I am grateful to participate in such a big and important project as this; it is very interesting, not only because it is challenging to work with these kinds of samples, but I also believe that the outcomes could be very useful for some patients if we can eventually suggest other treatments to try, thus increasing their likelihood of survival. I think that the possibility to combine image and genetic data could be an important step in making further discoveries.
I am Heidi, a newcomer at the lab of Professor Olli Carpén and Docent Kaisa Huhtinen at the University of Turku, Finland. In 2016, I graduated with a Master`s Degree, with Drug Discovery and Development as my major, from the University of Turku. Now, I´m a PhD student in Drug Research Doctoral Program and I have been taking part in the HERCULES project for four months. My doctoral thesis project focuses on characterization of novel fusion genes in HGSOC. A fusion gene is caused by DNA damage which results in parts from two separate genes to merge together. I also evaluate if the potential fusion proteins made from those genes could be targeted by drugs.
My thesis project is still at an early stage. The fusion genes have been detected by deep sequencing and, currently, we are validating the best fusion candidates for further studies to verify that the fusions really are present in the cancer cells. The detection and validation is performed in close collaboration with the group of Professor Sampsa Hautaniemi at the University of Helsinki. The main aim of my thesis is to study the role of the fusion genes in ovarian cancer.
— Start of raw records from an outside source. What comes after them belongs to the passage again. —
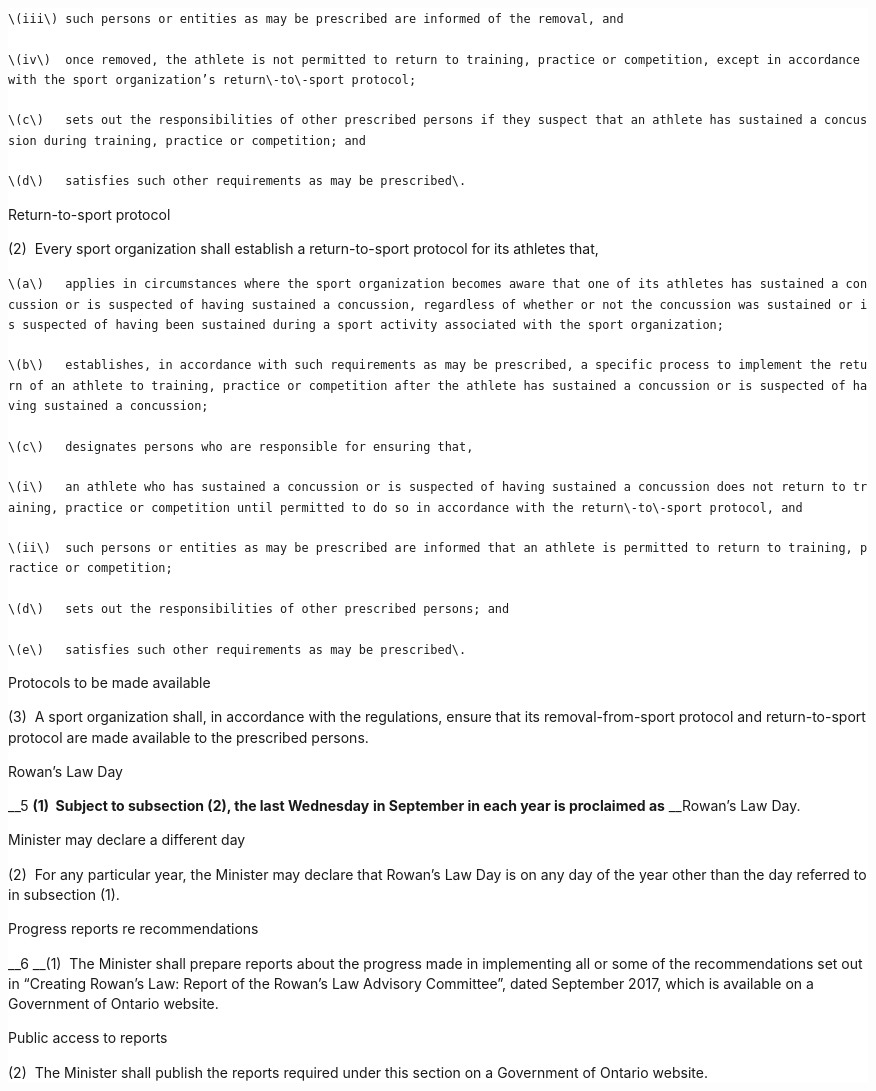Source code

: 	\(iii\)	such persons or entities as may be prescribed are informed of the removal, and

	\(iv\)	once removed, the athlete is not permitted to return to training, practice or competition, except in accordance with the sport organization’s return\-to\-sport protocol;

	\(c\)	sets out the responsibilities of other prescribed persons if they suspect that an athlete has sustained a concussion during training, practice or competition; and

	\(d\)	satisfies such other requirements as may be prescribed\.

Return\-to\-sport protocol

\(2\)  Every sport organization shall establish a return\-to\-sport protocol for its athletes that,

	\(a\)	applies in circumstances where the sport organization becomes aware that one of its athletes has sustained a concussion or is suspected of having sustained a concussion, regardless of whether or not the concussion was sustained or is suspected of having been sustained during a sport activity associated with the sport organization;

	\(b\)	establishes, in accordance with such requirements as may be prescribed, a specific process to implement the return of an athlete to training, practice or competition after the athlete has sustained a concussion or is suspected of having sustained a concussion;

	\(c\)	designates persons who are responsible for ensuring that,

	\(i\)	an athlete who has sustained a concussion or is suspected of having sustained a concussion does not return to training, practice or competition until permitted to do so in accordance with the return\-to\-sport protocol, and

	\(ii\)	such persons or entities as may be prescribed are informed that an athlete is permitted to return to training, practice or competition;

	\(d\)	sets out the responsibilities of other prescribed persons; and

	\(e\)	satisfies such other requirements as may be prescribed\.

Protocols to be made available

\(3\)  A sport organization shall, in accordance with the regulations, ensure that its removal\-from\-sport protocol and return\-to\-sport protocol are made available to the prescribed persons\.

Rowan’s Law Day

__5 __\(1\)  Subject to subsection \(2\), the last Wednesday__ __in September in each year is proclaimed as__ __Rowan’s Law Day\.

Minister may declare a different day

\(2\)  For any particular year, the Minister may declare that Rowan’s Law Day is on any day of the year other than the day referred to in subsection \(1\)\.

Progress reports re recommendations

__6 __\(1\)  The Minister shall prepare reports about the progress made in implementing all or some of the recommendations set out in “Creating Rowan’s Law: Report of the Rowan’s Law Advisory Committee”, dated September 2017, which is available on a Government of Ontario website\.

Public access to reports

\(2\)  The Minister shall publish the reports required under this section on a Government of Ontario website\.
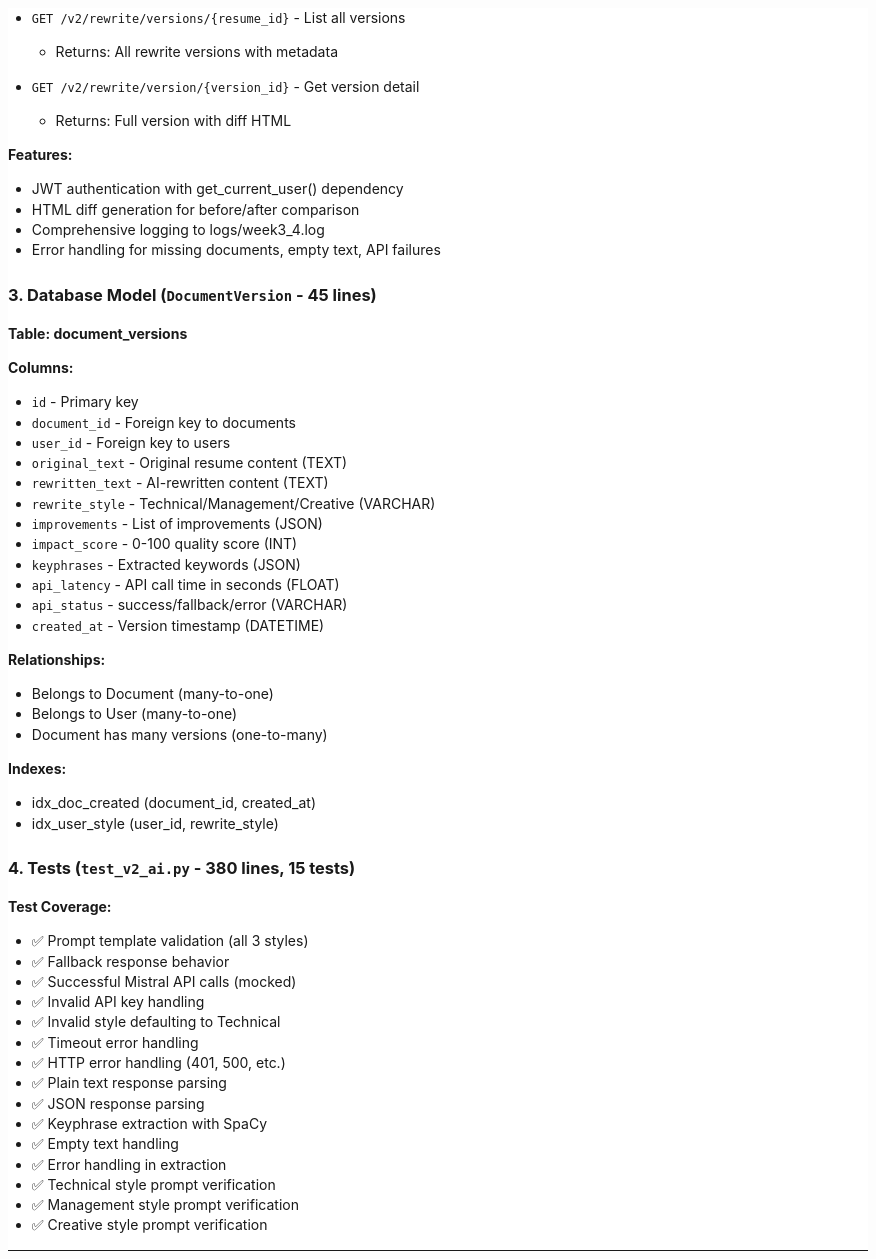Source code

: - `GET /v2/rewrite/versions/{resume_id}` - List all versions
  - Returns: All rewrite versions with metadata

- `GET /v2/rewrite/version/{version_id}` - Get version detail
  - Returns: Full version with diff HTML

**Features:**
- JWT authentication with get_current_user() dependency
- HTML diff generation for before/after comparison
- Comprehensive logging to logs/week3_4.log
- Error handling for missing documents, empty text, API failures

### **3. Database Model** (`DocumentVersion` - 45 lines)
**Table: document_versions**

**Columns:**
- `id` - Primary key
- `document_id` - Foreign key to documents
- `user_id` - Foreign key to users
- `original_text` - Original resume content (TEXT)
- `rewritten_text` - AI-rewritten content (TEXT)
- `rewrite_style` - Technical/Management/Creative (VARCHAR)
- `improvements` - List of improvements (JSON)
- `impact_score` - 0-100 quality score (INT)
- `keyphrases` - Extracted keywords (JSON)
- `api_latency` - API call time in seconds (FLOAT)
- `api_status` - success/fallback/error (VARCHAR)
- `created_at` - Version timestamp (DATETIME)

**Relationships:**
- Belongs to Document (many-to-one)
- Belongs to User (many-to-one)
- Document has many versions (one-to-many)

**Indexes:**
- idx_doc_created (document_id, created_at)
- idx_user_style (user_id, rewrite_style)

### **4. Tests** (`test_v2_ai.py` - 380 lines, 15 tests)
**Test Coverage:**
- ✅ Prompt template validation (all 3 styles)
- ✅ Fallback response behavior
- ✅ Successful Mistral API calls (mocked)
- ✅ Invalid API key handling
- ✅ Invalid style defaulting to Technical
- ✅ Timeout error handling
- ✅ HTTP error handling (401, 500, etc.)
- ✅ Plain text response parsing
- ✅ JSON response parsing
- ✅ Keyphrase extraction with SpaCy
- ✅ Empty text handling
- ✅ Error handling in extraction
- ✅ Technical style prompt verification
- ✅ Management style prompt verification
- ✅ Creative style prompt verification

---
Days at work do not repeat themselves and can include, for example, getting acquainted with new methods, tools and softwares, culturing cells, preparing samples for next-generation sequencing and for the coming functional studies, visualization of fusion genes, and going to classes. Familiarizing myself with a new field, bioinformatics, has been challenging to me. Despite the challenges, now and in the future, the possibility of new findings that could be of help to future HGSOC patients keeps me very motivated to work hard.
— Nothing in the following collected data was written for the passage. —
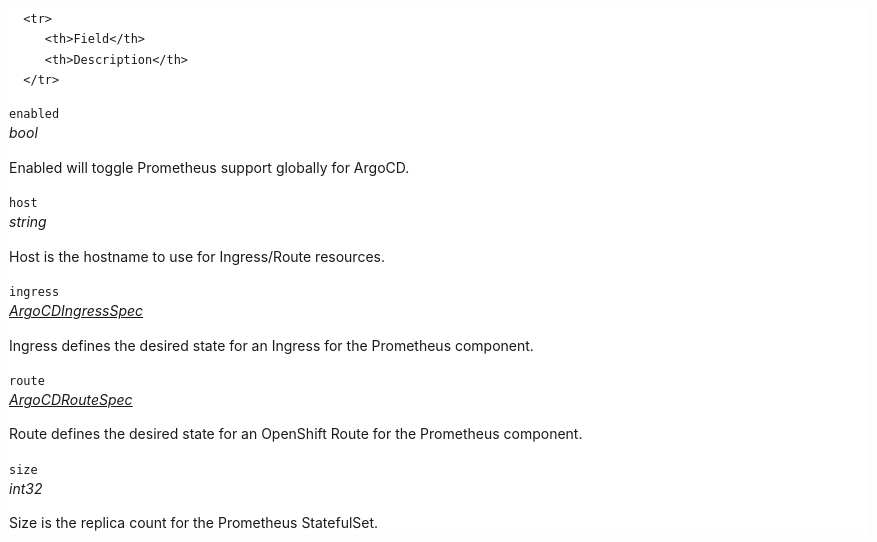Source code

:       <tr>
         <th>Field</th>
         <th>Description</th>
      </tr>
   </thead>
   <tbody>
      <tr>
         <td>
            <code>enabled</code></br>
            <em>
            bool
            </em>
         </td>
         <td>
            <p>Enabled will toggle Prometheus support globally for ArgoCD.</p>
         </td>
      </tr>
      <tr>
         <td>
            <code>host</code></br>
            <em>
            string
            </em>
         </td>
         <td>
            <p>Host is the hostname to use for Ingress/Route resources.</p>
         </td>
      </tr>
      <tr>
         <td>
            <code>ingress</code></br>
            <em>
            <a href="#argoproj.io/v1alpha1.ArgoCDIngressSpec">
            ArgoCDIngressSpec
            </a>
            </em>
         </td>
         <td>
            <p>Ingress defines the desired state for an Ingress for the Prometheus component.</p>
         </td>
      </tr>
      <tr>
         <td>
            <code>route</code></br>
            <em>
            <a href="#argoproj.io/v1alpha1.ArgoCDRouteSpec">
            ArgoCDRouteSpec
            </a>
            </em>
         </td>
         <td>
            <p>Route defines the desired state for an OpenShift Route for the Prometheus component.</p>
         </td>
      </tr>
      <tr>
         <td>
            <code>size</code></br>
            <em>
            int32
            </em>
         </td>
         <td>
            <p>Size is the replica count for the Prometheus StatefulSet.</p>
         </td>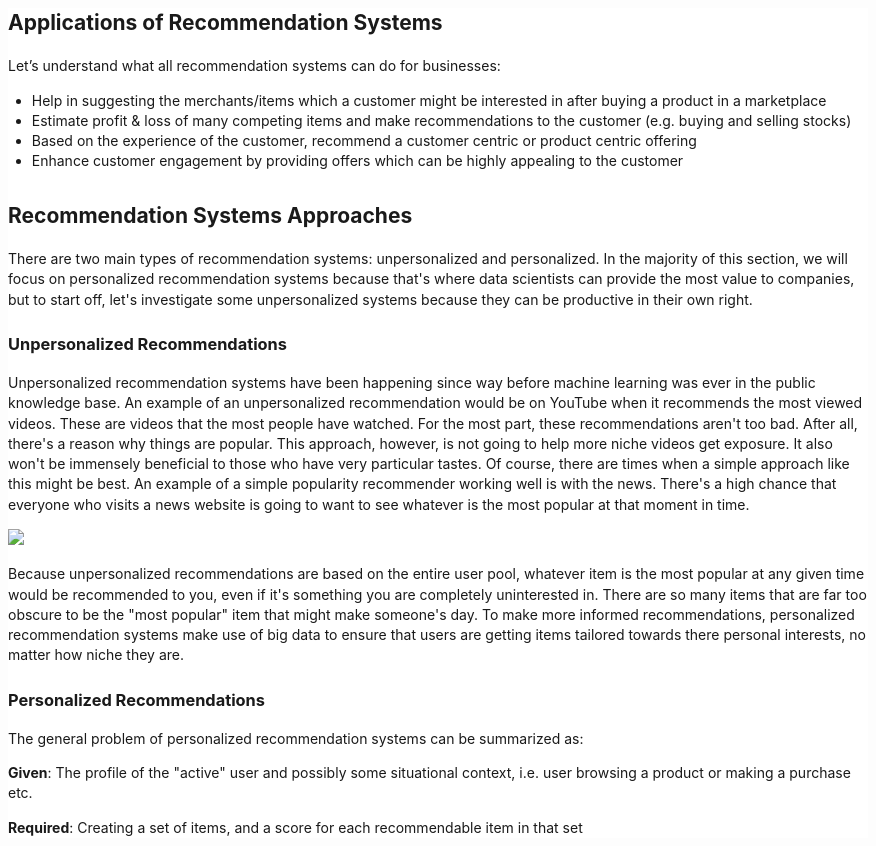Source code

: 

## Applications of Recommendation Systems

Let’s understand what all recommendation systems can do for businesses:

- Help in suggesting the merchants/items which a customer might be interested in after buying a product in a marketplace 
- Estimate profit & loss of many competing items and make recommendations to the customer (e.g. buying and selling stocks)
- Based on the experience of the customer, recommend a customer centric or product centric offering  
- Enhance customer engagement by providing offers which can be highly appealing to the customer 

## Recommendation Systems Approaches 

There are two main types of recommendation systems: unpersonalized and personalized. In the majority of this section, we will focus on personalized recommendation systems because that's where data scientists can provide the most value to companies, but to start off, let's investigate some unpersonalized systems because they can be productive in their own right.


### Unpersonalized Recommendations

Unpersonalized recommendation systems have been happening since way before machine learning was ever in the public knowledge base. An example of an unpersonalized recommendation would be on YouTube when it recommends the most viewed videos. These are videos that the most people have watched. For the most part, these recommendations aren't too bad. After all, there's a reason why things are popular. This approach, however, is not going to help more niche videos get exposure. It also won't be immensely beneficial to those who have very particular tastes. Of course, there are times when a simple approach like this might be best. An example of a simple popularity recommender working well is with the news. There's a high chance that everyone who visits a news website is going to want to see whatever is the most popular at that moment in time.

<img src="images/news.png" width = "900">


Because unpersonalized recommendations are based on the entire user pool, whatever item is the most popular at any given time would be recommended to you, even if it's something you are completely uninterested in. There are so many items that are far too obscure to be the "most popular" item that might make someone's day. To make more informed recommendations, personalized recommendation systems make use of big data to ensure that users are getting items tailored towards there personal interests, no matter how niche they are.

### Personalized Recommendations

The general problem of personalized recommendation systems can be summarized as:


__Given__: 
The profile of the "active" user and possibly some situational context, i.e. user browsing a product or making a purchase etc. 

__Required__:
Creating a set of items, and a score for each recommendable item in that set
Hi, I am Erdogan. I completed my doctoral studies in Clinical Experimental Oncology at the Medical University of Vienna. Just a few years ago, I decided to leave the charming city of Izmir, Turkey, and join the Single-Cell Transcriptomics laboratory in Helsinki (and needless to say, embrace the perfect weather in Finland). Since November 2016, I am working as a postdoctoral researcher in the HERCULES project.
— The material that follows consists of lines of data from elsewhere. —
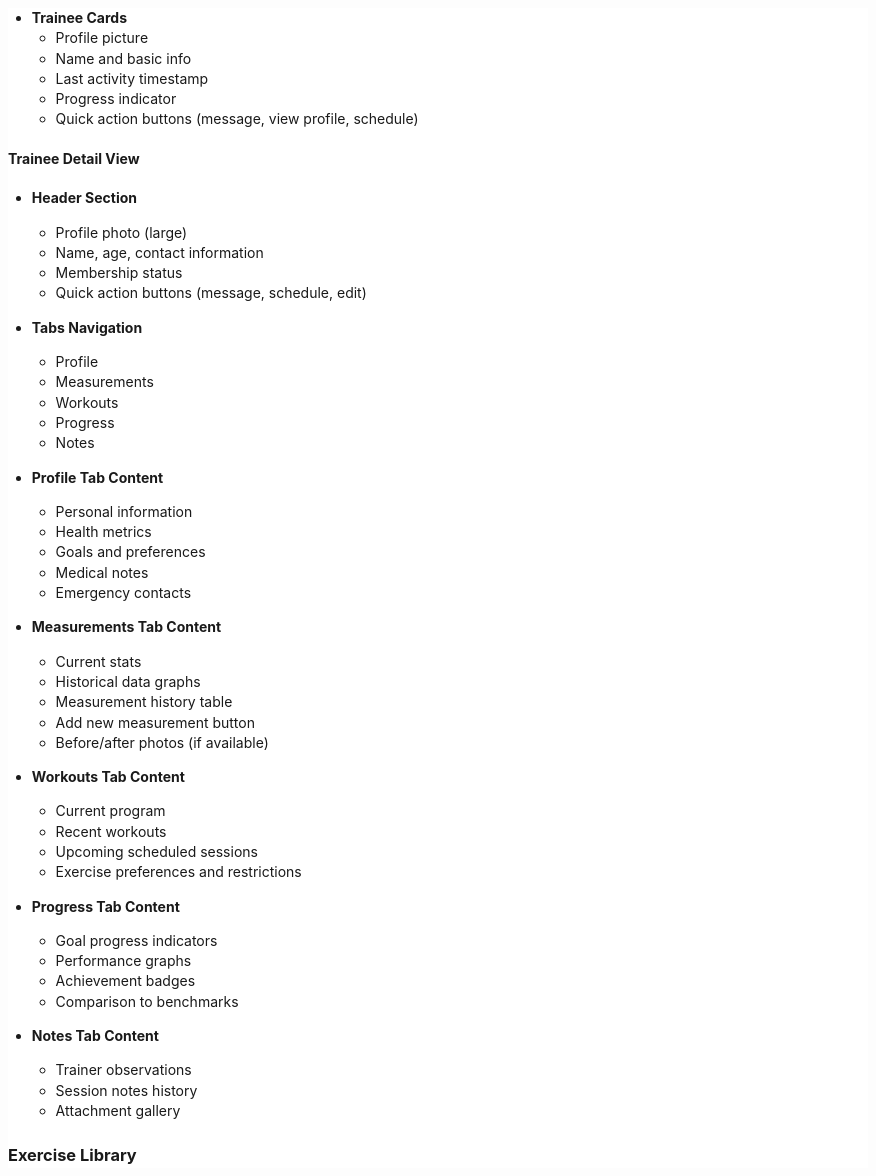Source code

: - **Trainee Cards**
  - Profile picture
  - Name and basic info
  - Last activity timestamp
  - Progress indicator
  - Quick action buttons (message, view profile, schedule)

#### Trainee Detail View
- **Header Section**
  - Profile photo (large)
  - Name, age, contact information
  - Membership status
  - Quick action buttons (message, schedule, edit)

- **Tabs Navigation**
  - Profile
  - Measurements
  - Workouts
  - Progress
  - Notes

- **Profile Tab Content**
  - Personal information
  - Health metrics
  - Goals and preferences
  - Medical notes
  - Emergency contacts

- **Measurements Tab Content**
  - Current stats
  - Historical data graphs
  - Measurement history table
  - Add new measurement button
  - Before/after photos (if available)

- **Workouts Tab Content**
  - Current program
  - Recent workouts
  - Upcoming scheduled sessions
  - Exercise preferences and restrictions

- **Progress Tab Content**
  - Goal progress indicators
  - Performance graphs
  - Achievement badges
  - Comparison to benchmarks

- **Notes Tab Content**
  - Trainer observations
  - Session notes history
  - Attachment gallery

### Exercise Library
What do we do? We ensnare high-grade serous ovarian cancer tumors — or more precisely, we isolat E si N gle cell S a N d A nalyze t R anscriptom E s. With the help of single-cell sequencing, we strive to discover why and how ovarian cancer tumors become resistant to drug treatment.
Friday, typically hailed as the last working day of the week, is my first day for processing single-cell samples. My work starts when I receive the samples from Turku around noon. First, I examine cells under a microscope to check their quality. Second, I carry out a series of filtering and washing steps to remove impurities. Then, I bring the samples to another laboratory, where single cell capture and processing takes place inside an automated microfluidic device. In seven minutes, thousands of cells are partitioned to tiny vesicles and receive unique barcodes. The resulting gems (pun intended) are pooled together and, after some more processing and quality control steps, sent to a sequencing facility.
Since day one, the HERCULES project has not only provided the continuous challenge I seek as a scientist, but also made it possible to make an impact on a global health problem. Therefore, it is a privilege for me to be part of the HERCULES team.